Strengths of the study can be seen in the inclusion of a well-defined sample of adolescents with ODD/CD and psychopathic scores in the (sub-) clinical range. A further strength is the inclusion of multiple indexes of empathy that allowed for the mapping of empathy-related responses at different levels of information processing. Furthermore, our results confirm that attending to an empathy-inducing film clip portraying sadness is associated with HR deceleration (e.g., Kreibig et al.
2007), which strengthens the internal validity of the study.

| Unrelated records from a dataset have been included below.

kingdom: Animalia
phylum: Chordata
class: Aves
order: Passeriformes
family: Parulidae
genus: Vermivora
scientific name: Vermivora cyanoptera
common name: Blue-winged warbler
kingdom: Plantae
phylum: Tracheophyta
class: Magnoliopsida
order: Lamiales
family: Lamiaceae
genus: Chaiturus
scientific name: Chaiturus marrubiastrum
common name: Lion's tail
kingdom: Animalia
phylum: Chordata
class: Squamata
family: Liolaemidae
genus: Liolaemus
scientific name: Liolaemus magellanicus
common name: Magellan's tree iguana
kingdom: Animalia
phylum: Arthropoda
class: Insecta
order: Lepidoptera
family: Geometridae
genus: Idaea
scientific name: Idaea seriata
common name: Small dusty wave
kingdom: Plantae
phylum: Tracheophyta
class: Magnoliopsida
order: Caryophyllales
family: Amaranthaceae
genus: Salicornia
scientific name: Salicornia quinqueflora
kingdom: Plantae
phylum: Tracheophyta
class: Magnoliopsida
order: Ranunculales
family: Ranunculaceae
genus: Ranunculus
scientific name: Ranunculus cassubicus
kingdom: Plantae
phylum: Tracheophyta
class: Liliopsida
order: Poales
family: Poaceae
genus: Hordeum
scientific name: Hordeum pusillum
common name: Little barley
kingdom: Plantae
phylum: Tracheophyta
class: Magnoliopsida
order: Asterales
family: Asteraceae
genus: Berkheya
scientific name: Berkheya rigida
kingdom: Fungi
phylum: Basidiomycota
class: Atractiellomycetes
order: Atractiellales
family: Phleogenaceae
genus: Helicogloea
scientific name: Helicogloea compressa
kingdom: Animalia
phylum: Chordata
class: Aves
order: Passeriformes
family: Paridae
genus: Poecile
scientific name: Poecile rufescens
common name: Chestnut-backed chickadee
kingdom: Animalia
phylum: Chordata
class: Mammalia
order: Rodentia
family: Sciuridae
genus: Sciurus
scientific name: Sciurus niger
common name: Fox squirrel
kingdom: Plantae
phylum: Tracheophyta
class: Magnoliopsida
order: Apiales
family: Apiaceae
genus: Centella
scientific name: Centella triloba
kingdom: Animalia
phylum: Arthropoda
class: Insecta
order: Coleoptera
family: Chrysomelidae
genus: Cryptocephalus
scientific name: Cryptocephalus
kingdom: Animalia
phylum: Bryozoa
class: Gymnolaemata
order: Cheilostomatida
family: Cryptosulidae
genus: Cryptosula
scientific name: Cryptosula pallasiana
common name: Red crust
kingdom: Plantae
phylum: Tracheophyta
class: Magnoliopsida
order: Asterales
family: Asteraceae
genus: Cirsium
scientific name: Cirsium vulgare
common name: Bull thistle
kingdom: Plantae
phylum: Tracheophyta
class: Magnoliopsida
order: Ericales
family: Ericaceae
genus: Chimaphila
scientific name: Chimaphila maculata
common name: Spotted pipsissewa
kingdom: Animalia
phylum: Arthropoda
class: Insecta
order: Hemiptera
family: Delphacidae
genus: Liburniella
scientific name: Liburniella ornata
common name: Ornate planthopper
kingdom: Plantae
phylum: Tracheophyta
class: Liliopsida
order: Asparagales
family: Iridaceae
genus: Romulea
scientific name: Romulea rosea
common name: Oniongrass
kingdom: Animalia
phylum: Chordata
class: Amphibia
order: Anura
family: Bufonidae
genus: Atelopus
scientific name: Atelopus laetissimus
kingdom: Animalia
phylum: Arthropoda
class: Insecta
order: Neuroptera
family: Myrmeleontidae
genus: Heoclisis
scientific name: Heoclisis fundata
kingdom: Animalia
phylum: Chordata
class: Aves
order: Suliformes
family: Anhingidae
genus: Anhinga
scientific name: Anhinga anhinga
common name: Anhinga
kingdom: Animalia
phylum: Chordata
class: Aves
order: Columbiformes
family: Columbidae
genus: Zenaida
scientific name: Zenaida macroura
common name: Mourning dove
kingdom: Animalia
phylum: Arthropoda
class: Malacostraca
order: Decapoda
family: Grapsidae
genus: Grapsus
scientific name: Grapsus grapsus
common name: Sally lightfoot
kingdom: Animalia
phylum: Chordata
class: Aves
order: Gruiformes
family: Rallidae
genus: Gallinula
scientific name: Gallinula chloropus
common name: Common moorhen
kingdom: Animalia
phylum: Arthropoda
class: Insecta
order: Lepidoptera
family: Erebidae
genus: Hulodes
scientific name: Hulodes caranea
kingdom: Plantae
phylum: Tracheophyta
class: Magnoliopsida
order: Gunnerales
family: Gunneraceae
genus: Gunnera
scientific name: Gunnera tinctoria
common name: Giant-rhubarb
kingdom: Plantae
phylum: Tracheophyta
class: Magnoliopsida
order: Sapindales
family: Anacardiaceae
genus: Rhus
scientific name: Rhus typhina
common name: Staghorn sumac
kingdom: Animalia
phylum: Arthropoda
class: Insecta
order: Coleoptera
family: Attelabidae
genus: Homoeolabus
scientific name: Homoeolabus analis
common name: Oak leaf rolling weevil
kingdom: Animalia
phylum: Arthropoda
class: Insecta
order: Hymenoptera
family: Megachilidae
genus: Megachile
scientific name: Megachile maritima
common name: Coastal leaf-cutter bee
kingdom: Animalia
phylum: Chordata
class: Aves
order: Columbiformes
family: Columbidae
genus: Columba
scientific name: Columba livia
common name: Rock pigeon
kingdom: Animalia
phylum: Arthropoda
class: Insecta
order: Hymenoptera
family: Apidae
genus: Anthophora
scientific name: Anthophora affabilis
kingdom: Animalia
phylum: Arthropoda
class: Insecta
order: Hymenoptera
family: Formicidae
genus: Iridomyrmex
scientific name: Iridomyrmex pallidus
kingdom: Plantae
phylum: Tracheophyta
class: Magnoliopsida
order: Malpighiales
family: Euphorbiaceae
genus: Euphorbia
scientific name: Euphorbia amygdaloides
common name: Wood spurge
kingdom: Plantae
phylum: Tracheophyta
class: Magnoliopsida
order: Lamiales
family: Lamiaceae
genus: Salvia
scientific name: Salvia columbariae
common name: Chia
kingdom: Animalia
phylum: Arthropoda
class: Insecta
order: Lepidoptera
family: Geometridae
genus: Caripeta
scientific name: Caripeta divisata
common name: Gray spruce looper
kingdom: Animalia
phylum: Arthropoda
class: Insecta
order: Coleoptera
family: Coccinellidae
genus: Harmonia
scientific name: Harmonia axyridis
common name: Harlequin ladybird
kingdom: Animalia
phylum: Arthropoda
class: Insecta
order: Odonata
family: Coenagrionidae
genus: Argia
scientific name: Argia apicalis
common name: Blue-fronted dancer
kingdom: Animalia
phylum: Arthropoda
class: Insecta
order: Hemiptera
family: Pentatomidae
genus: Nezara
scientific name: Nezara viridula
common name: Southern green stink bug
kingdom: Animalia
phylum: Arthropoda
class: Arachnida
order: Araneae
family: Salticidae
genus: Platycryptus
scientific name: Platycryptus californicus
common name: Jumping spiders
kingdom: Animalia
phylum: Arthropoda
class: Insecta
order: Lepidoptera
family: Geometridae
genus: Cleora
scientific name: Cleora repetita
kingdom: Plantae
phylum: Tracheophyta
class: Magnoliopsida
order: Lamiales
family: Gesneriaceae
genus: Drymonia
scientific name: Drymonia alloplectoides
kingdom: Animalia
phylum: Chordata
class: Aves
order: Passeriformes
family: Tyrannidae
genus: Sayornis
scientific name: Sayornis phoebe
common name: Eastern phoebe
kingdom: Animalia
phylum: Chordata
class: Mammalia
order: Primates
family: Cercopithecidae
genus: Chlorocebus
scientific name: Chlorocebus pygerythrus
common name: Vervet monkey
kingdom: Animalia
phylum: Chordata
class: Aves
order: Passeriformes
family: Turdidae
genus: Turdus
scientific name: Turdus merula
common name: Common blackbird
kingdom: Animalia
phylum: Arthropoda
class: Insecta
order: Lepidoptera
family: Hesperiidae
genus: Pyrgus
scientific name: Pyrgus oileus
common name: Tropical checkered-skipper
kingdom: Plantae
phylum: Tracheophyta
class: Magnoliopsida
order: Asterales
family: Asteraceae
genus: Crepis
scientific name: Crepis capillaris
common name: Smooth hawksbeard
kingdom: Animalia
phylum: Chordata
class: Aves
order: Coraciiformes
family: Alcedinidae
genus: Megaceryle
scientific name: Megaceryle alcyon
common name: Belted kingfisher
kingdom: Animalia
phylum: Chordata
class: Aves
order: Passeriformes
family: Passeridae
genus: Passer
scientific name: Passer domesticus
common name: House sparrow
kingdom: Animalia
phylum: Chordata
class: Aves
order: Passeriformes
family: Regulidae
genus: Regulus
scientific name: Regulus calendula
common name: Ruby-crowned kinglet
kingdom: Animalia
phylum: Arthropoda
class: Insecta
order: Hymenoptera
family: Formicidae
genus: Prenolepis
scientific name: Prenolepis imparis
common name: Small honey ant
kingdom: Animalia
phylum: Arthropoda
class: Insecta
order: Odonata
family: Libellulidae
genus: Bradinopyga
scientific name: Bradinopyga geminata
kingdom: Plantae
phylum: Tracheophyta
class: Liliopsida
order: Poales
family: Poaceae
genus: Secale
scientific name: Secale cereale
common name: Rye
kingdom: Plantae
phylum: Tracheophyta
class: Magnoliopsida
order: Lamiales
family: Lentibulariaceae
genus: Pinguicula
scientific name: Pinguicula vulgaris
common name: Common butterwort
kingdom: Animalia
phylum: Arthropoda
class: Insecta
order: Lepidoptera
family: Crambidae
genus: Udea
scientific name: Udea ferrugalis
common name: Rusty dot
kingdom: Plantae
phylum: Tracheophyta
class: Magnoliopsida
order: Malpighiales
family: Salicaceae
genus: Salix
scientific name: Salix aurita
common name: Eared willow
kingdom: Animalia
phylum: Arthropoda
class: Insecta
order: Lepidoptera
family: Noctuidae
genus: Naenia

In conclusion, the current study examined animal-directed empathy in DBD subgroups and normal controls, as well as the relationships between empathy-related responses and psychopathic traits. Different from expectations, no group differences emerged: Male adolescents with DBD and high levels of psychopathic traits showed as much empathy towards a baby bear in distress as those with lower levels of psychopathic traits and normal controls. Because previous research with the same sample did find group differences in human-directed empathy (de Wied et al.
2012), the current results suggest that empathy for humans does not generalize to animals. Furthermore, empathy-related responses were differently associated with psychopathic traits within and between the DBD and NC groups, indicating that results obtained within a sample of healthy adolescents do not simply generalize to adolescents with DBD, and vice versa.